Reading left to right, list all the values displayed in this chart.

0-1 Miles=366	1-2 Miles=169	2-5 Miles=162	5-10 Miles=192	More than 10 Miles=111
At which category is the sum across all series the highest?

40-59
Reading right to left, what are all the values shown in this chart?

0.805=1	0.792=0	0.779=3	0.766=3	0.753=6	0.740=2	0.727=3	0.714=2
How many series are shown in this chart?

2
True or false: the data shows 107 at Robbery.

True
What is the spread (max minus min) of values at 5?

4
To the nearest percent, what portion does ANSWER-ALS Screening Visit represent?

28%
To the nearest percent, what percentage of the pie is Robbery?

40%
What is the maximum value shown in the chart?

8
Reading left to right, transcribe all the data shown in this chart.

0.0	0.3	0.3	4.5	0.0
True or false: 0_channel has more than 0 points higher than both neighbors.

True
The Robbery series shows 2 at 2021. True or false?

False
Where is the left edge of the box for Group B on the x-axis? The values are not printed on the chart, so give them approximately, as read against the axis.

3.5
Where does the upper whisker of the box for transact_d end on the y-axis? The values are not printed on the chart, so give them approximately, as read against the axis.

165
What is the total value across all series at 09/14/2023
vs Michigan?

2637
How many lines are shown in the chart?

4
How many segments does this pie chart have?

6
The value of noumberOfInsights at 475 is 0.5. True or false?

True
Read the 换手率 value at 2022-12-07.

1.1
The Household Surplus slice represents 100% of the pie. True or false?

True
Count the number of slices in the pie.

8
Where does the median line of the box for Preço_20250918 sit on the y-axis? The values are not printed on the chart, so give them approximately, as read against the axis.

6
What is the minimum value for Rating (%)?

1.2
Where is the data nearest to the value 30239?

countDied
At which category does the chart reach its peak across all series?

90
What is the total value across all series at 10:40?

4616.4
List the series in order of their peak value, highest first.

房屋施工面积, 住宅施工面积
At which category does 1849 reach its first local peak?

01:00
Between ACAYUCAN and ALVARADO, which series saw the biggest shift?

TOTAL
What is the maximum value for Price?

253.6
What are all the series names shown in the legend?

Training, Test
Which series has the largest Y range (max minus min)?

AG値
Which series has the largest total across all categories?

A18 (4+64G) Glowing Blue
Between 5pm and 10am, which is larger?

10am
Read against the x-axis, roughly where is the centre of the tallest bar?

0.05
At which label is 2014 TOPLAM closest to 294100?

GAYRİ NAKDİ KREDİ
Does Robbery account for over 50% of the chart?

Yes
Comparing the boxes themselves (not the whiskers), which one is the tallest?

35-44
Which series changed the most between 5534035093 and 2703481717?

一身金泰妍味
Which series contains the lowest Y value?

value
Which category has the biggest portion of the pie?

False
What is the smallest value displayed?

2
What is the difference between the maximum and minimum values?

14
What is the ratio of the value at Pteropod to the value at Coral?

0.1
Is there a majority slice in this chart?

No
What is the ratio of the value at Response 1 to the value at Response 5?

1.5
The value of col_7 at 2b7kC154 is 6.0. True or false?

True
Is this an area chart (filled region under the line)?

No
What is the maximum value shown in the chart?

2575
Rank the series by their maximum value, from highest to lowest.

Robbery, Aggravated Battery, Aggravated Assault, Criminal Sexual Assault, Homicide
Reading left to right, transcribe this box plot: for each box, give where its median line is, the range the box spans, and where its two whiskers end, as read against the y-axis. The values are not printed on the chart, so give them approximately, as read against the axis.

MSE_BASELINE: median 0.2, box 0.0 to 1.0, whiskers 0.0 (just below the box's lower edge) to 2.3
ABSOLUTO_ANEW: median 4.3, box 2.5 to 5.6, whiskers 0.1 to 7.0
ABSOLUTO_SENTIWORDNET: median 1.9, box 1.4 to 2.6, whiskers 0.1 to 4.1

--- TASK BRIEF ---
Copy every row above that contains the string "their". Matching is case-sensitive.

--- ANSWER TO THE PROBLEM ---
List the series in order of their peak value, highest first.
Rank the series by their maximum value, from highest to lowest.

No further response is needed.